Chapter word counts

I apologise if this has been answered elsewhere - I did a search.

I have a document divided into chapters. Each chapter in turn is subdivided into sections. The sections are indented under their respective chapters. Some sections have subsections, also indented under their sections.

As I write my document, I want to know the word count for the chapter so I can balance the document, as well as the total word count. So I need to word count target for the chapter to aggregate the word count of all the subordinate sections and subsections in that chapter.

How do I do that? How do people keep track of word counts with the project, in general?

Thank you for all replies.

OK I get it - I need to “expand” the chapter in “Edit Scrivenings” for the word count to reflect the subfolders. I can understand the logic and why you need to do that if you want to be able to count the words on each page. Sorry for not experimenting more before posting. The manual is a little light on this, isn’t it?

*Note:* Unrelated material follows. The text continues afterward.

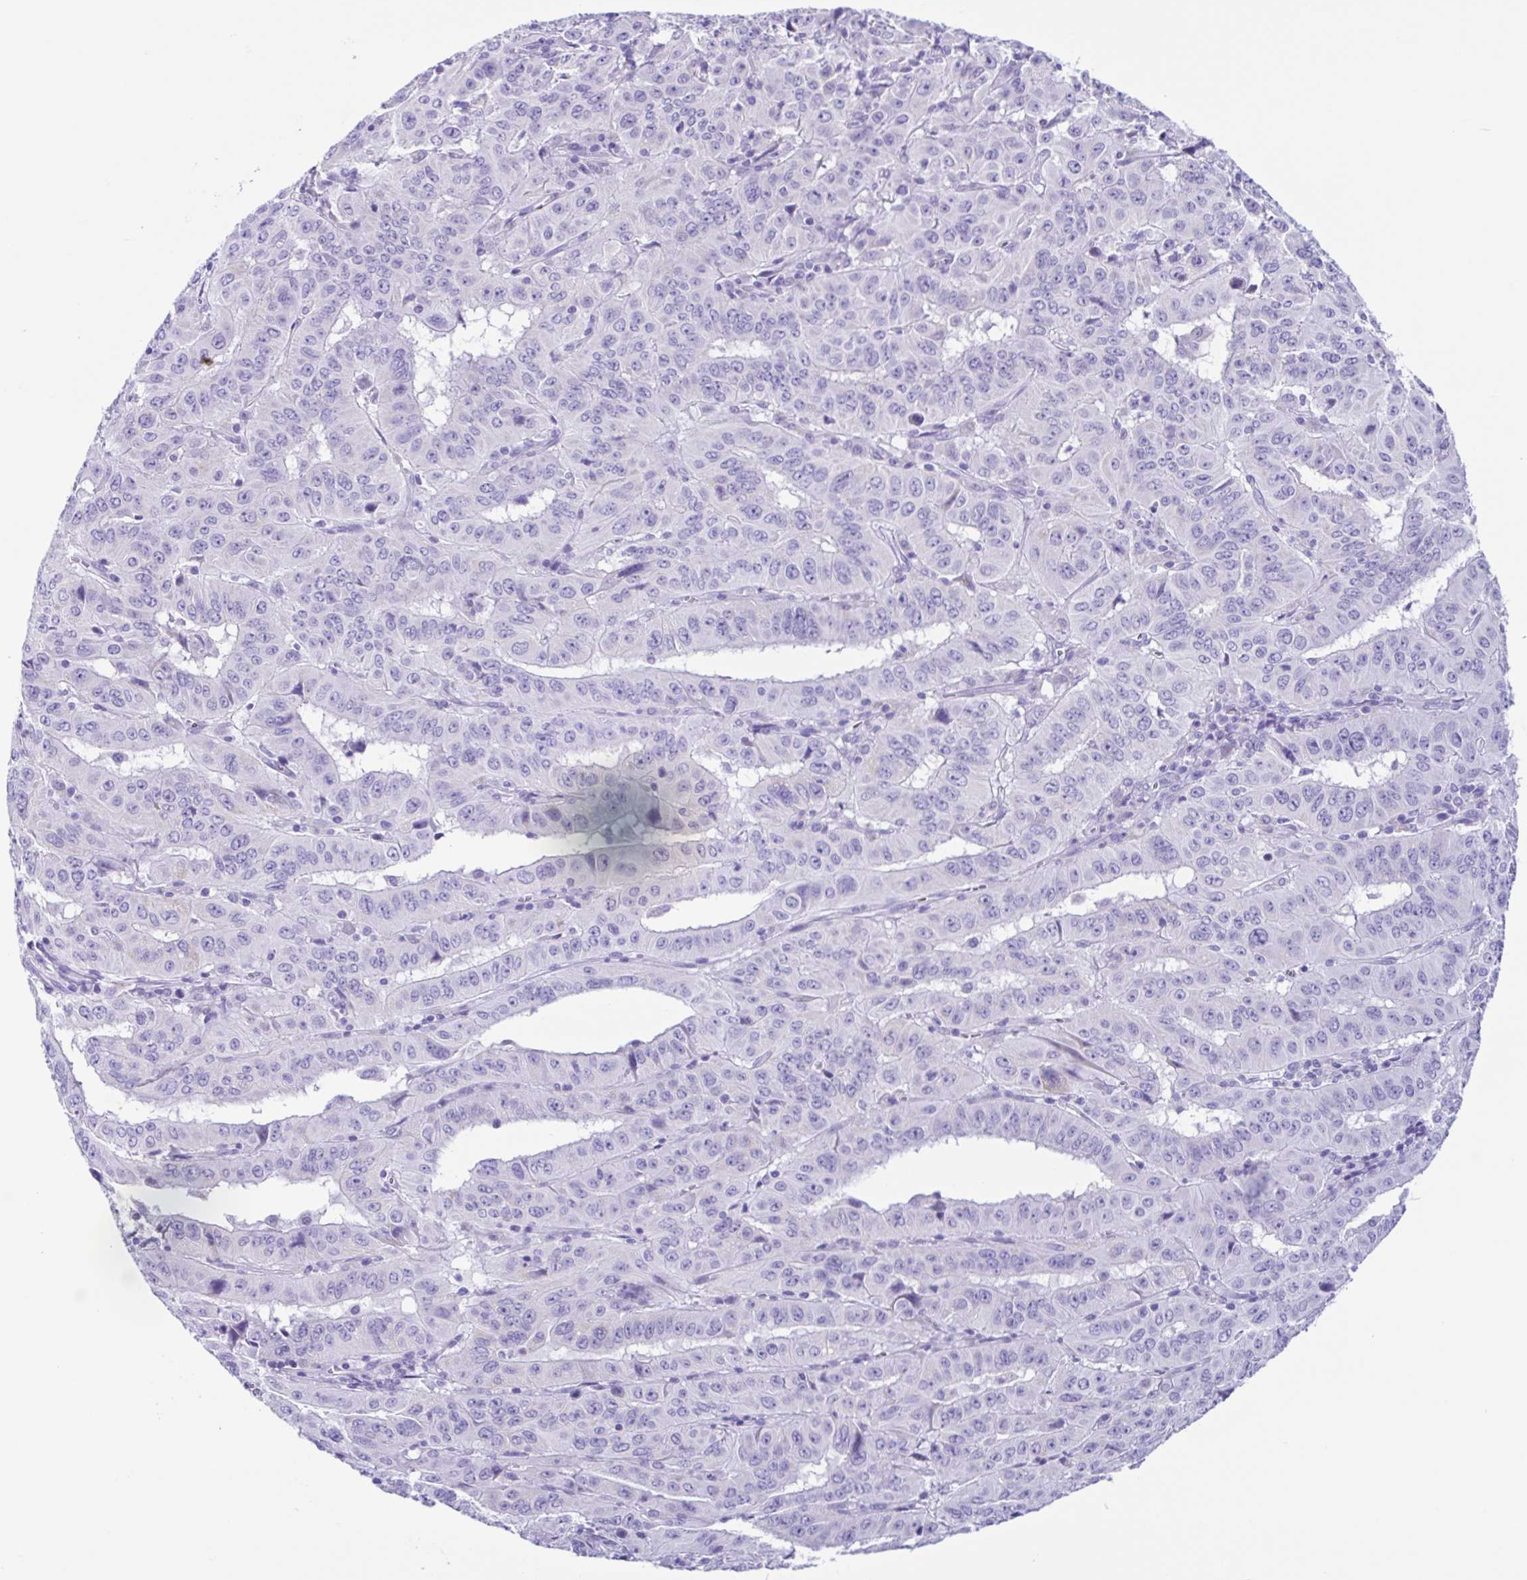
{"staining": {"intensity": "negative", "quantity": "none", "location": "none"}, "tissue": "pancreatic cancer", "cell_type": "Tumor cells", "image_type": "cancer", "snomed": [{"axis": "morphology", "description": "Adenocarcinoma, NOS"}, {"axis": "topography", "description": "Pancreas"}], "caption": "Photomicrograph shows no significant protein positivity in tumor cells of pancreatic adenocarcinoma.", "gene": "ACTRT3", "patient": {"sex": "male", "age": 63}}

There’s a video tutorial on getting project/other statistics here:

http://www.literatureandlatte.com/videos/Statistics.mov

Hi,

You can also get the total for each chapter by revealing the “Total Words” column in the outliner. Whereas the “Words” column shows the word count for the document only, the “Total Words” column shows the word count for the document and all its descendants. And yes, the manual probably is a little light on this, sorry. Some of this has evolved over the past year or two, and I haven’t had chance to update the manual with every single change and improvement. We’re rewriting the manual for 2.0, so that will cover these things in more detail, I hope, but in the meantime we are trying to cover things more generally in the tutorial videos such as the one monkquixote points out.

All the best,
Keith

I’ve been clicking on the first ‘scene’ directly under the chapter folder, then shift-clicking the last one, and hitting cmd-option-shift+e. It reads out the protject stats for me, and then just that chapter’s worth.